• [Assigned task]: For this exercise, print the records below verbatim.

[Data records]
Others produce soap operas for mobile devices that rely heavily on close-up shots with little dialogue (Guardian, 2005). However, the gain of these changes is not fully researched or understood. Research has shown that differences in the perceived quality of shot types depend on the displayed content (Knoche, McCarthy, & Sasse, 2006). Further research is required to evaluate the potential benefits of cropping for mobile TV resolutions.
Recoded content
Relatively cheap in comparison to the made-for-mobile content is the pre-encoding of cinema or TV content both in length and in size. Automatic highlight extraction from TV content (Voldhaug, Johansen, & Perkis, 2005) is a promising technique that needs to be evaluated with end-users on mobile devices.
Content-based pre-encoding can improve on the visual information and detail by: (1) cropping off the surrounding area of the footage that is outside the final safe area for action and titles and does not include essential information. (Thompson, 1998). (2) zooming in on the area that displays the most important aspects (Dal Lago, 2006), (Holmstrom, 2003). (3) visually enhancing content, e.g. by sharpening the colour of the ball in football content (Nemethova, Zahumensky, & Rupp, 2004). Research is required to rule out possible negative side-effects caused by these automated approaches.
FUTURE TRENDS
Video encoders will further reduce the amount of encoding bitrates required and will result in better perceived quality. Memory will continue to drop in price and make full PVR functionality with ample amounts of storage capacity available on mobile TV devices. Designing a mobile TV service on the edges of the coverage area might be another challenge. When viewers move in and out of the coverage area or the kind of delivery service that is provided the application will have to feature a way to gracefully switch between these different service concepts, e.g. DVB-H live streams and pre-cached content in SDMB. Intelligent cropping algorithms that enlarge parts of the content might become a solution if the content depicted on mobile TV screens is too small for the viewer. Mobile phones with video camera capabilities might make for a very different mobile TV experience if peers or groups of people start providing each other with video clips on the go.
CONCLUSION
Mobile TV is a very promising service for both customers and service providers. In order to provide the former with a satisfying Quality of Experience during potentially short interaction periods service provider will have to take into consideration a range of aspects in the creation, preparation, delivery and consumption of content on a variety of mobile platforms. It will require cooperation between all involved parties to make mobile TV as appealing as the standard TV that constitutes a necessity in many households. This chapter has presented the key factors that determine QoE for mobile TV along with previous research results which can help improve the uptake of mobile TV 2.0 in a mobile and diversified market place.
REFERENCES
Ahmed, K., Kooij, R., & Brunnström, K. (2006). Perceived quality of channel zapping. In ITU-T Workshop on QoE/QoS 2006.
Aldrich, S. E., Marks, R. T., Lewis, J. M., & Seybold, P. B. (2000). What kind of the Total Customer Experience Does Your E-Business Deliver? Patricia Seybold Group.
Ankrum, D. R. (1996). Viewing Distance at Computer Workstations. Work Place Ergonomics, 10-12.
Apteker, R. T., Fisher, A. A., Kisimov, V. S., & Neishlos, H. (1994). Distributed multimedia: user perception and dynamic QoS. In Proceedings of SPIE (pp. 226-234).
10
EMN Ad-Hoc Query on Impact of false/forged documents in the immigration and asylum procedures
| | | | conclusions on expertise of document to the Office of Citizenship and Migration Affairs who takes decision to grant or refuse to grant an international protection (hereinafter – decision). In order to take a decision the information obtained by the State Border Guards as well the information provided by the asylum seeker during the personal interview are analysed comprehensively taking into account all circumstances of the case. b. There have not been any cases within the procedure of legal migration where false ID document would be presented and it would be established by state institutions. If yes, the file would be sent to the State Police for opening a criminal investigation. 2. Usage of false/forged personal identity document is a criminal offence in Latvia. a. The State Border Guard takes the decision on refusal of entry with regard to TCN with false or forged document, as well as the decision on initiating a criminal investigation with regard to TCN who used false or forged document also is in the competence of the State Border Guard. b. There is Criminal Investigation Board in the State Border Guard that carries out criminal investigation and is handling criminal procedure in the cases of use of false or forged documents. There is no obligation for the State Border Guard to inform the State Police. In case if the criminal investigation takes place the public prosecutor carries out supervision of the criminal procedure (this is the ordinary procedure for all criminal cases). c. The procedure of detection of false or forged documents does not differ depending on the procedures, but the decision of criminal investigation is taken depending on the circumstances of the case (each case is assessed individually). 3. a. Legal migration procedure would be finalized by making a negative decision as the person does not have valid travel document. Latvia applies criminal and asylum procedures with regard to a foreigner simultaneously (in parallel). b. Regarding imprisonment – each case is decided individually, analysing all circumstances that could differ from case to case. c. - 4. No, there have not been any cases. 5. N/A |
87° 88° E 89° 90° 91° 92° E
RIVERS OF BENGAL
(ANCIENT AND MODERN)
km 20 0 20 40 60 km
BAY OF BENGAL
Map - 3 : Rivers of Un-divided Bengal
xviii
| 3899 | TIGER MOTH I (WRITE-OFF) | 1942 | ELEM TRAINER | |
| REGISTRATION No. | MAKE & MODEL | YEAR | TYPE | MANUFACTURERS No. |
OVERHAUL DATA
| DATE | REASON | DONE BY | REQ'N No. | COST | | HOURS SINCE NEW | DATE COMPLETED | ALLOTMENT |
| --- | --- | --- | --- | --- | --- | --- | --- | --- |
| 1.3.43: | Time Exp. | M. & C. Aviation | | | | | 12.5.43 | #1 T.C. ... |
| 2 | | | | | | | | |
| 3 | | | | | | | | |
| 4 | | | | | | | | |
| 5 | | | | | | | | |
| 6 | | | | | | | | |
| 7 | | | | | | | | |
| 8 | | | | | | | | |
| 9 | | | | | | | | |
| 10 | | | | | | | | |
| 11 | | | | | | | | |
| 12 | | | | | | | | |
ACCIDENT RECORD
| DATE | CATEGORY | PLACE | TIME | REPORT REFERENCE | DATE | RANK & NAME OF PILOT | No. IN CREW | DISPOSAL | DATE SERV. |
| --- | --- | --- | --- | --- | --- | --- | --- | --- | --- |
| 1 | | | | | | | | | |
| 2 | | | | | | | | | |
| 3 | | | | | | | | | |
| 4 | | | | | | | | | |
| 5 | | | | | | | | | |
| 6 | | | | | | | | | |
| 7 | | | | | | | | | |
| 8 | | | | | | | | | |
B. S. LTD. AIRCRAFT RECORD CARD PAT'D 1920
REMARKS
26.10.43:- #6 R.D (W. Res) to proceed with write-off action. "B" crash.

• [Response area]:
Others produce soap operas for mobile devices that rely heavily on close-up shots with little dialogue (Guardian, 2005). However, the gain of these changes is not fully researched or understood. Research has shown that differences in the perceived quality of shot types depend on the displayed content (Knoche, McCarthy, & Sasse, 2006). Further research is required to evaluate the potential benefits of cropping for mobile TV resolutions.
Recoded content
Relatively cheap in comparison to the made-for-mobile content is the pre-encoding of cinema or TV content both in length and in size. Automatic highlight extraction from TV content (Voldhaug, Johansen, & Perkis, 2005) is a promising technique that needs to be evaluated with end-users on mobile devices.
Content-based pre-encoding can improve on the visual information and detail by: (1) cropping off the surrounding area of the footage that is outside the final safe area for action and titles and does not include essential information. (Thompson, 1998). (2) zooming in on the area that displays the most important aspects (Dal Lago, 2006), (Holmstrom, 2003). (3) visually enhancing content, e.g. by sharpening the colour of the ball in football content (Nemethova, Zahumensky, & Rupp, 2004). Research is required to rule out possible negative side-effects caused by these automated approaches.
FUTURE TRENDS
Video encoders will further reduce the amount of encoding bitrates required and will result in better perceived quality. Memory will continue to drop in price and make full PVR functionality with ample amounts of storage capacity available on mobile TV devices. Designing a mobile TV service on the edges of the coverage area might be another challenge. When viewers move in and out of the coverage area or the kind of delivery service that is provided the application will have to feature a way to gracefully switch between these different service concepts, e.g. DVB-H live streams and pre-cached content in SDMB. Intelligent cropping algorithms that enlarge parts of the content might become a solution if the content depicted on mobile TV screens is too small for the viewer. Mobile phones with video camera capabilities might make for a very different mobile TV experience if peers or groups of people start providing each other with video clips on the go.
CONCLUSION
Mobile TV is a very promising service for both customers and service providers. In order to provide the former with a satisfying Quality of Experience during potentially short interaction periods service provider will have to take into consideration a range of aspects in the creation, preparation, delivery and consumption of content on a variety of mobile platforms. It will require cooperation between all involved parties to make mobile TV as appealing as the standard TV that constitutes a necessity in many households. This chapter has presented the key factors that determine QoE for mobile TV along with previous research results which can help improve the uptake of mobile TV 2.0 in a mobile and diversified market place.
REFERENCES
Ahmed, K., Kooij, R., & Brunnström, K. (2006). Perceived quality of channel zapping. In ITU-T Workshop on QoE/QoS 2006.
Aldrich, S. E., Marks, R. T., Lewis, J. M., & Seybold, P. B. (2000). What kind of the Total Customer Experience Does Your E-Business Deliver? Patricia Seybold Group.
Ankrum, D. R. (1996). Viewing Distance at Computer Workstations. Work Place Ergonomics, 10-12.
Apteker, R. T., Fisher, A. A., Kisimov, V. S., & Neishlos, H. (1994). Distributed multimedia: user perception and dynamic QoS. In Proceedings of SPIE (pp. 226-234).
10
EMN Ad-Hoc Query on Impact of false/forged documents in the immigration and asylum procedures
| | | | conclusions on expertise of document to the Office of Citizenship and Migration Affairs who takes decision to grant or refuse to grant an international protection (hereinafter – decision). In order to take a decision the information obtained by the State Border Guards as well the information provided by the asylum seeker during the personal interview are analysed comprehensively taking into account all circumstances of the case. b. There have not been any cases within the procedure of legal migration where false ID document would be presented and it would be established by state institutions. If yes, the file would be sent to the State Police for opening a criminal investigation. 2. Usage of false/forged personal identity document is a criminal offence in Latvia. a. The State Border Guard takes the decision on refusal of entry with regard to TCN with false or forged document, as well as the decision on initiating a criminal investigation with regard to TCN who used false or forged document also is in the competence of the State Border Guard. b. There is Criminal Investigation Board in the State Border Guard that carries out criminal investigation and is handling criminal procedure in the cases of use of false or forged documents. There is no obligation for the State Border Guard to inform the State Police. In case if the criminal investigation takes place the public prosecutor carries out supervision of the criminal procedure (this is the ordinary procedure for all criminal cases). c. The procedure of detection of false or forged documents does not differ depending on the procedures, but the decision of criminal investigation is taken depending on the circumstances of the case (each case is assessed individually). 3. a. Legal migration procedure would be finalized by making a negative decision as the person does not have valid travel document. Latvia applies criminal and asylum procedures with regard to a foreigner simultaneously (in parallel). b. Regarding imprisonment – each case is decided individually, analysing all circumstances that could differ from case to case. c. - 4. No, there have not been any cases. 5. N/A |
87° 88° E 89° 90° 91° 92° E
RIVERS OF BENGAL
(ANCIENT AND MODERN)
km 20 0 20 40 60 km
BAY OF BENGAL
Map - 3 : Rivers of Un-divided Bengal
xviii
| 3899 | TIGER MOTH I (WRITE-OFF) | 1942 | ELEM TRAINER | |
| REGISTRATION No. | MAKE & MODEL | YEAR | TYPE | MANUFACTURERS No. |
OVERHAUL DATA
| DATE | REASON | DONE BY | REQ'N No. | COST | | HOURS SINCE NEW | DATE COMPLETED | ALLOTMENT |
| --- | --- | --- | --- | --- | --- | --- | --- | --- |
| 1.3.43: | Time Exp. | M. & C. Aviation | | | | | 12.5.43 | #1 T.C. ... |
| 2 | | | | | | | | |
| 3 | | | | | | | | |
| 4 | | | | | | | | |
| 5 | | | | | | | | |
| 6 | | | | | | | | |
| 7 | | | | | | | | |
| 8 | | | | | | | | |
| 9 | | | | | | | | |
| 10 | | | | | | | | |
| 11 | | | | | | | | |
| 12 | | | | | | | | |
ACCIDENT RECORD
| DATE | CATEGORY | PLACE | TIME | REPORT REFERENCE | DATE | RANK & NAME OF PILOT | No. IN CREW | DISPOSAL | DATE SERV. |
| --- | --- | --- | --- | --- | --- | --- | --- | --- | --- |
| 1 | | | | | | | | | |
| 2 | | | | | | | | | |
| 3 | | | | | | | | | |
| 4 | | | | | | | | | |
| 5 | | | | | | | | | |
| 6 | | | | | | | | | |
| 7 | | | | | | | | | |
| 8 | | | | | | | | | |
B. S. LTD. AIRCRAFT RECORD CARD PAT'D 1920
REMARKS
26.10.43:- #6 R.D (W. Res) to proceed with write-off action. "B" crash.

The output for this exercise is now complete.